I think it’s really nice to be able to allow people to submit proposals (either to accept work, or to propose it) without having to stake or have collateral. The dream would be to be able to onboard a user who doesn’t have crypto at all and have their first interaction be with a DAO earning some crypto and never have to touch an exchange.
I think you may the conviction voting app may work well in this situation and its coming along really well (can show you the demo on rinkeby). The general idea from would be for anyone to be able to submit proposals by default, but allow those proposals to be disputed.
Additionally, since proposals are open and don’t require an upfront stake, it would be good to be able to ban users (from submitting proposals) if they abuse that privilege–this is a bit challenging because users could just create a new account, but in general the user will have some social capital at stake and it may also be reasonable to use something like BrightID to make it more difficult to simply create additional accounts to avoid the ban.

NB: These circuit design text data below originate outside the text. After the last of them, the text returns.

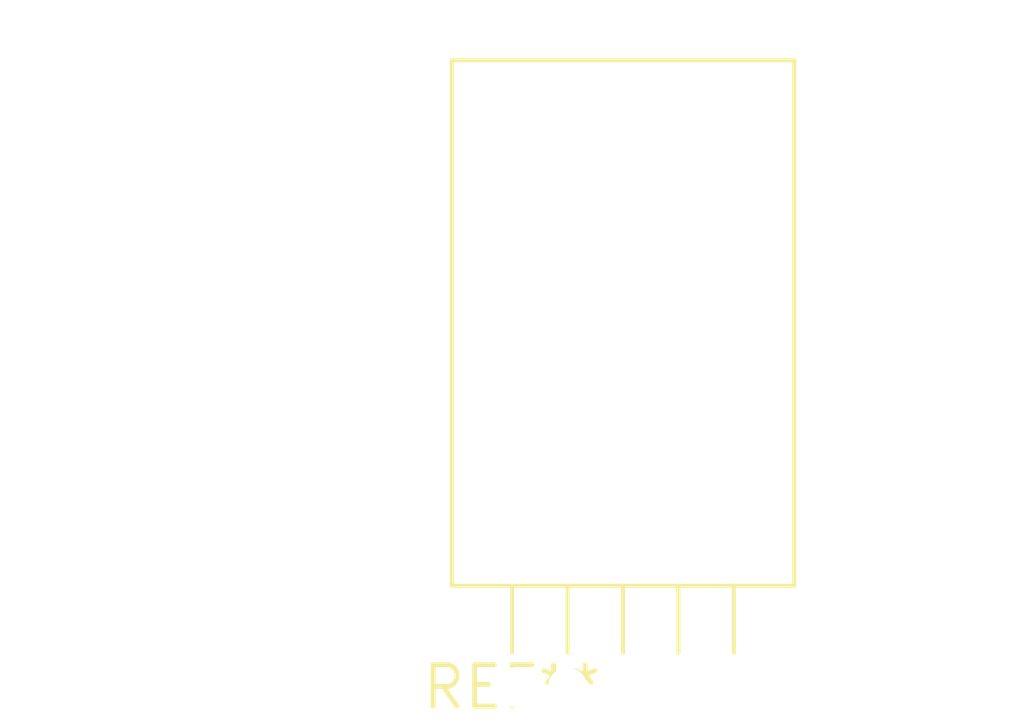
<source format=kicad_pcb>
(kicad_pcb (version 20240108) (generator pcbnew)

  (general
    (thickness 1.6)
  )

  (paper "A4")
  (layers
    (0 "F.Cu" signal)
    (31 "B.Cu" signal)
    (32 "B.Adhes" user "B.Adhesive")
    (33 "F.Adhes" user "F.Adhesive")
    (34 "B.Paste" user)
    (35 "F.Paste" user)
    (36 "B.SilkS" user "B.Silkscreen")
    (37 "F.SilkS" user "F.Silkscreen")
    (38 "B.Mask" user)
    (39 "F.Mask" user)
    (40 "Dwgs.User" user "User.Drawings")
    (41 "Cmts.User" user "User.Comments")
    (42 "Eco1.User" user "User.Eco1")
    (43 "Eco2.User" user "User.Eco2")
    (44 "Edge.Cuts" user)
    (45 "Margin" user)
    (46 "B.CrtYd" user "B.Courtyard")
    (47 "F.CrtYd" user "F.Courtyard")
    (48 "B.Fab" user)
    (49 "F.Fab" user)
    (50 "User.1" user)
    (51 "User.2" user)
    (52 "User.3" user)
    (53 "User.4" user)
    (54 "User.5" user)
    (55 "User.6" user)
    (56 "User.7" user)
    (57 "User.8" user)
    (58 "User.9" user)
  )

  (setup
    (pad_to_mask_clearance 0)
    (pcbplotparams
      (layerselection 0x00010fc_ffffffff)
      (plot_on_all_layers_selection 0x0000000_00000000)
      (disableapertmacros false)
      (usegerberextensions false)
      (usegerberattributes false)
      (usegerberadvancedattributes false)
      (creategerberjobfile false)
      (dashed_line_dash_ratio 12.000000)
      (dashed_line_gap_ratio 3.000000)
      (svgprecision 4)
      (plotframeref false)
      (viasonmask false)
      (mode 1)
      (useauxorigin false)
      (hpglpennumber 1)
      (hpglpenspeed 20)
      (hpglpendiameter 15.000000)
      (dxfpolygonmode false)
      (dxfimperialunits false)
      (dxfusepcbnewfont false)
      (psnegative false)
      (psa4output false)
      (plotreference false)
      (plotvalue false)
      (plotinvisibletext false)
      (sketchpadsonfab false)
      (subtractmaskfromsilk false)
      (outputformat 1)
      (mirror false)
      (drillshape 1)
      (scaleselection 1)
      (outputdirectory "")
    )
  )

  (net 0 "")

  (footprint "TO-220F-5_Horizontal_TabDown" (layer "F.Cu") (at 0 0))

)

</source>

This how I’m thinking about using agreements for community moderation in the gardens template, but I think it may be useful in your situation as well.
The solutions for group permissions seem straightforward
Also, thanks for the idea of using the Forwarder. I need to dig into it to learn more about it.
Regarding the Agreement, my understanding is the reason of having a collateral is to make sure that people are incentivized to act according to the agreement, otherwise their stake is slashed. So if the DAO is paying, there’s no more incentive to be compliant to the agreement.
I think that the initial case for using Agreements that Kirill mentioned got eventually lost
The suggested process is:
the release branch is successfully audited
an authorized member of the core team triggers the vote by the Council
We don’t want to automatically trigger the vote as the result of a successful audit (more audits may be in progress or needed). Hence the manual step of having an authorized core team member starting the vote (I think there was actually some sort of similar manual step in the former AGP).
So the original need was just to have a pre-condition for this manual step (checking the state of existing audits on the submitted branch, and making sure there was at least one successful audit and no blocking one).
Now, there’s the case of a core team member going nut and spamming the council with multiple votes. But even in this case, I can’t see why Agreements should be used. The core team member would just be revoked by other members.
Talking about revocation, @burrrata mentioned to me (not in the forum) that votes are only based on percentage, whereas my document was referring to a multisig-like scheme (at least X signatures). That’s the system we were considering as well for onboarding new members, using a web of trust approach. Do you know if there’s another way to do that?